Lebanon/Syria Day Seven/Part Two: And We Are Still Living

by Jim Wood, for the team

As he speaks, I strain to hear over the shelling. Relentless, less than a mile away. New for me but daily – 2,300 straight days daily – for him and the 180 or so beautiful bright smiling preschoolers romping around us. Knowing the question on my face, Pastor Ma’an Bitar looks at the children and says, “They sleep hearing voices and they wake hearing voices.”

“Only our city remained,” he speaks with deep pride. Mhardeh, his rural town of 23,000, all Christian, three hours north of Damascus is the only town or village where all chose – choose – not to flee. Stubborn defiance. The photos of the martyrs, those young and old killed by the crisis, memorially ensconced on his Presbyterian church walls. A growing roll call of saints. “And we are still living.” His words bring chills.

This idyllic rural village of hard-working good people – Middle America Syria – caught in a ceaseless battle not of their own.

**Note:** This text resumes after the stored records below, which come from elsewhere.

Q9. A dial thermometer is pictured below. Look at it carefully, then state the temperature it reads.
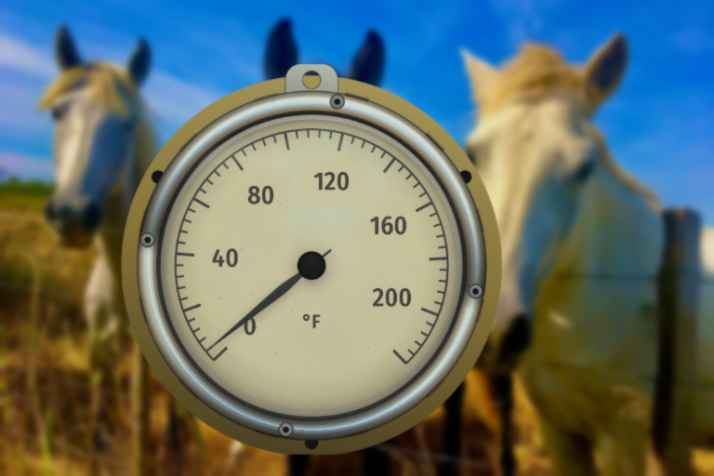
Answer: 4 °F
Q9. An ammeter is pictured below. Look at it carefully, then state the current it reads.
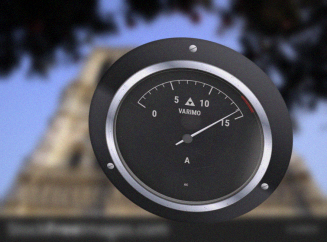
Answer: 14 A
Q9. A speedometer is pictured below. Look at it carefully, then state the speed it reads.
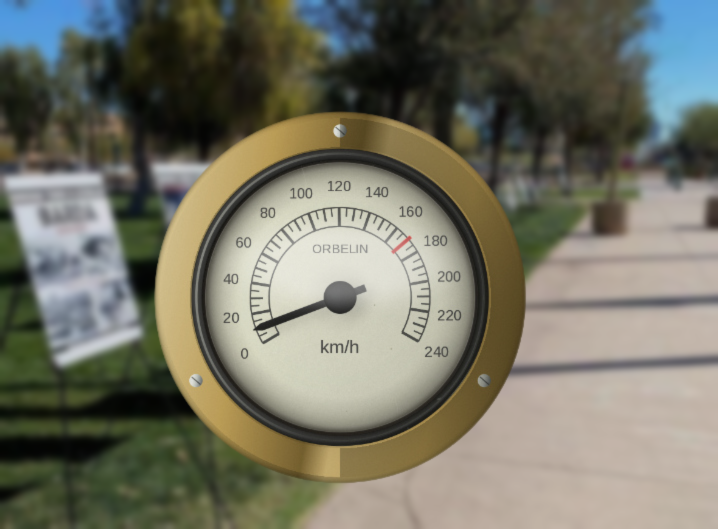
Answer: 10 km/h
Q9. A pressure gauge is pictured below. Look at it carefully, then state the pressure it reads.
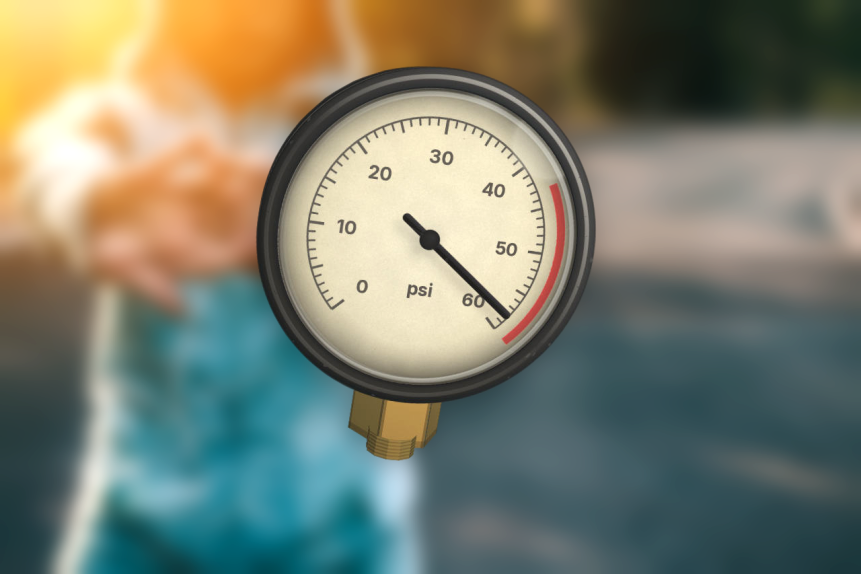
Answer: 58 psi
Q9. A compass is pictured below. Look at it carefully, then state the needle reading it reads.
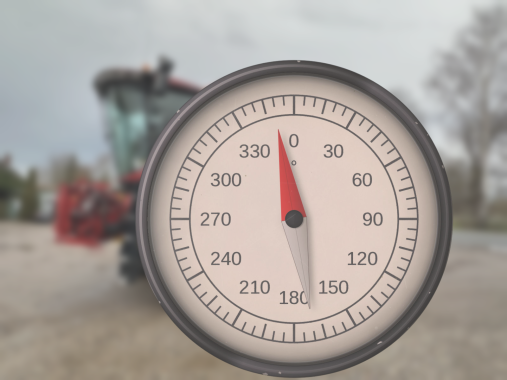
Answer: 350 °
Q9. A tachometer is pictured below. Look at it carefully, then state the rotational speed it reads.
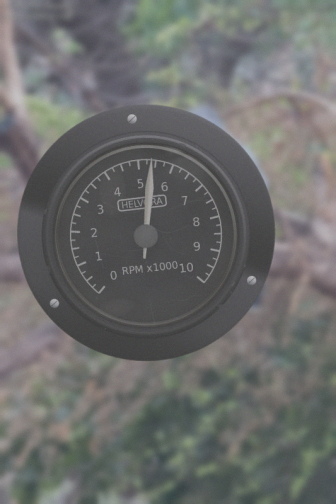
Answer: 5375 rpm
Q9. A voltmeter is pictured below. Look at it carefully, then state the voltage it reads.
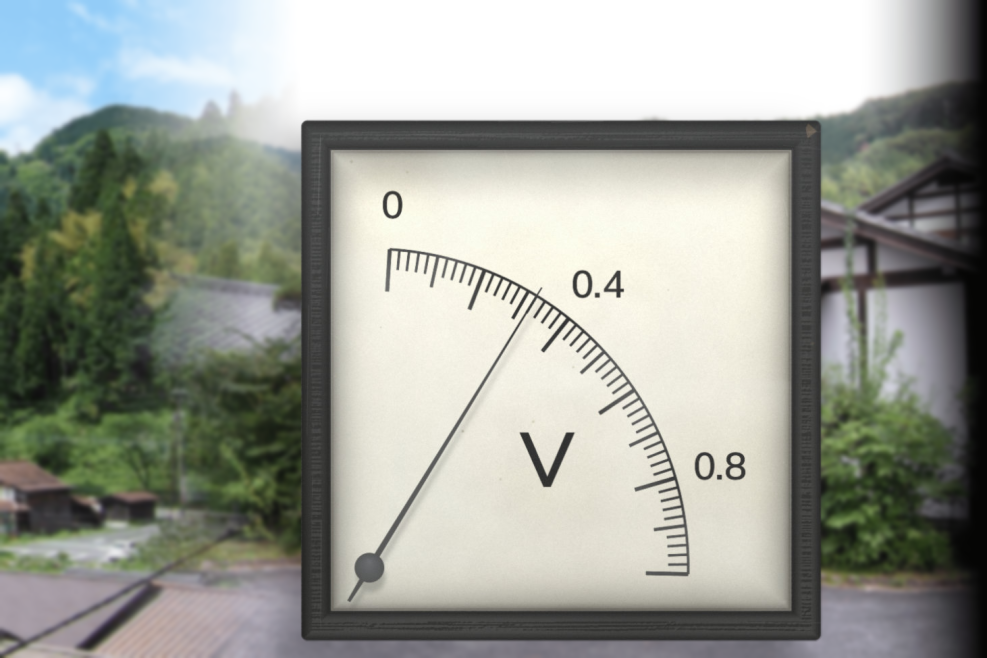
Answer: 0.32 V
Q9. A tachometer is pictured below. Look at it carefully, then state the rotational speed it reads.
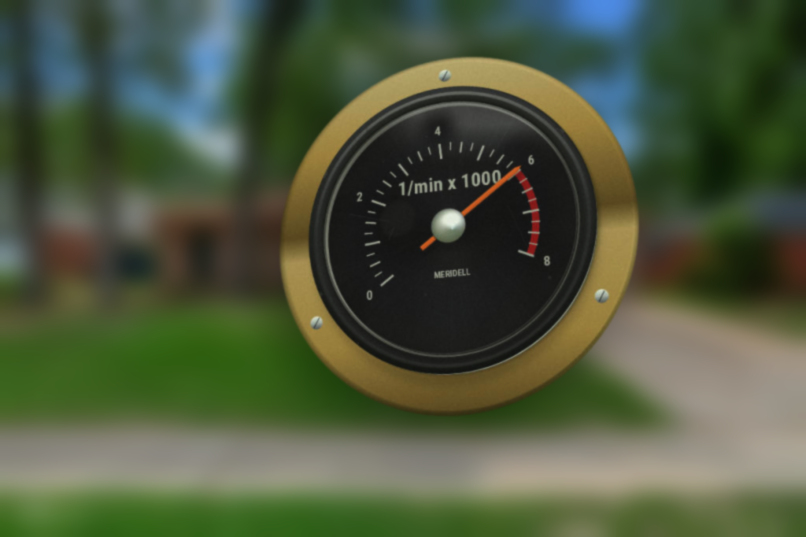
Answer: 6000 rpm
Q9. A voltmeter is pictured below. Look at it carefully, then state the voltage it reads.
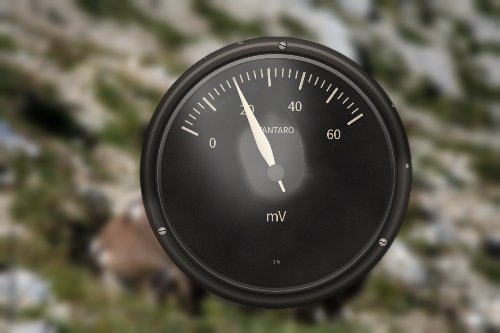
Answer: 20 mV
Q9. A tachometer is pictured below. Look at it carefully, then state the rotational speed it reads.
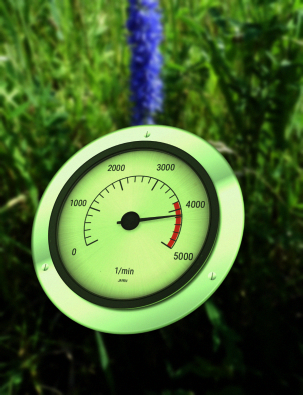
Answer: 4200 rpm
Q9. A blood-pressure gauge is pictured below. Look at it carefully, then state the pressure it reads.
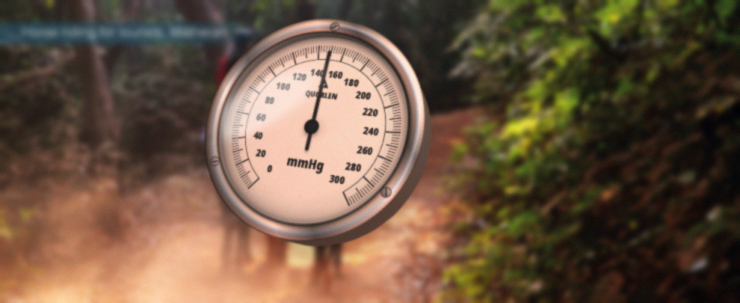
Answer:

Resistant in their stubbornness to abandon what they know and love: The land and each other. “And we are still living.”

Children laughing and skipping. “And we are still living.”

Women siting in the mulberry shade on old plastic chairs, sharing recipes and stories. “And we are still living.”

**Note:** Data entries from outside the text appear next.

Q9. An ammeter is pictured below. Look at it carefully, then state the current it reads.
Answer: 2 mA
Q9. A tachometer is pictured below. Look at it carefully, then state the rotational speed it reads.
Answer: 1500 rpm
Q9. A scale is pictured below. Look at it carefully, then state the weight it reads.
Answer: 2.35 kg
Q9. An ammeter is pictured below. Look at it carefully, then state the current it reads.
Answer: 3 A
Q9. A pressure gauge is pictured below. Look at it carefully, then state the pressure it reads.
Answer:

Men shuffling their feet, spitting in the dirt, celebrating Barcelona’s winning streak. “And we are still living.”

Streets filled at night under street lamps of defiance. The young bashful in their flirting. “And we are still living.”

Christians gathered, praying for peace. “And we are still living.”

Perhaps the greatest protest to death and proclamation of life is simply to say, “And we are still living.”